- _TASK GOAL_:
How many of the lines in the data contain "areas"? Give only the number.
** Opening SUPPLIED INFORMATION block **
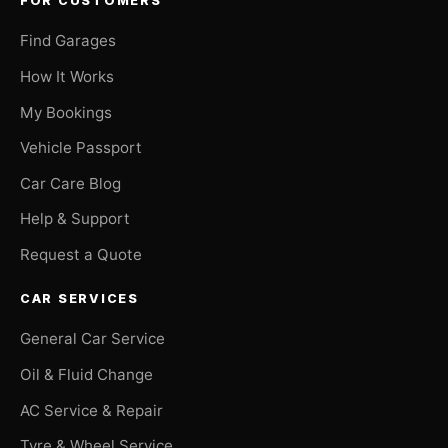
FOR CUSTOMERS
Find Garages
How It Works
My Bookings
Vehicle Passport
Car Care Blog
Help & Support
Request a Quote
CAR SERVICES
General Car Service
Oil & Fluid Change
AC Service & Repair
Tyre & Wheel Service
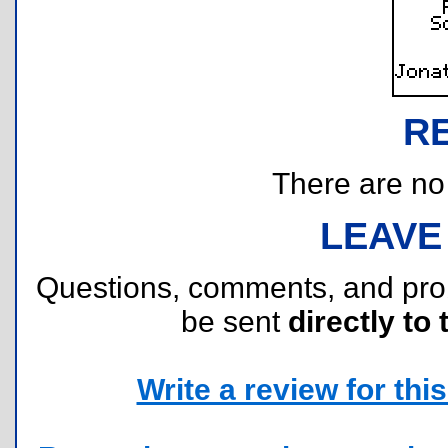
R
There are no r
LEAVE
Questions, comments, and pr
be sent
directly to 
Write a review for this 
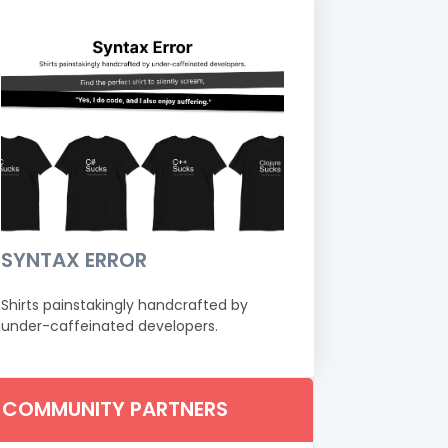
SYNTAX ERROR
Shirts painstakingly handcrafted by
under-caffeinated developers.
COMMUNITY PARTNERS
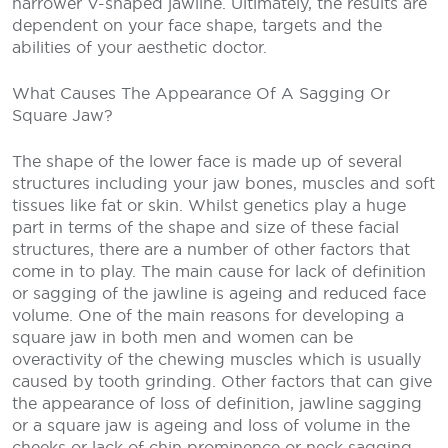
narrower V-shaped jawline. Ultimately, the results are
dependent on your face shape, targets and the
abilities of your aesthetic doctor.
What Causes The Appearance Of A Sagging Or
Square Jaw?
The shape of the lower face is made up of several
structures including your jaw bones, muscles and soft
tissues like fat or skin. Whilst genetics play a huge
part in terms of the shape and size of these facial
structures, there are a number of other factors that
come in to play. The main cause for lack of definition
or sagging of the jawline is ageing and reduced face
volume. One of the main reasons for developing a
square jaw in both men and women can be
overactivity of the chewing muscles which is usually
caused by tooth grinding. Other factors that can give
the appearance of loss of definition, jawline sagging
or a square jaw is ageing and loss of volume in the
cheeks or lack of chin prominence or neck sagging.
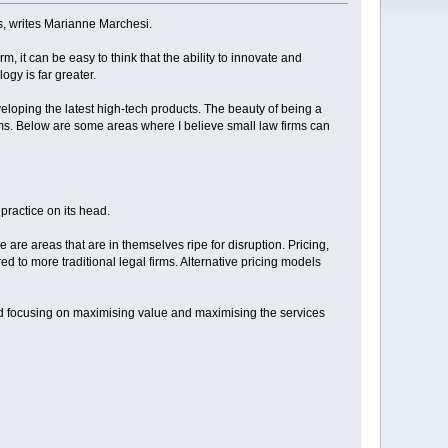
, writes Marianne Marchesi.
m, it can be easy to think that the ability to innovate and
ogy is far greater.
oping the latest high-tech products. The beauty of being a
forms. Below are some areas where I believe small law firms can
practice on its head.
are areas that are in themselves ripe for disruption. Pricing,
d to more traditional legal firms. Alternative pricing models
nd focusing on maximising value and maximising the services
** Closing SUPPLIED INFORMATION block **
- _WRITTEN RESPONSE_:
2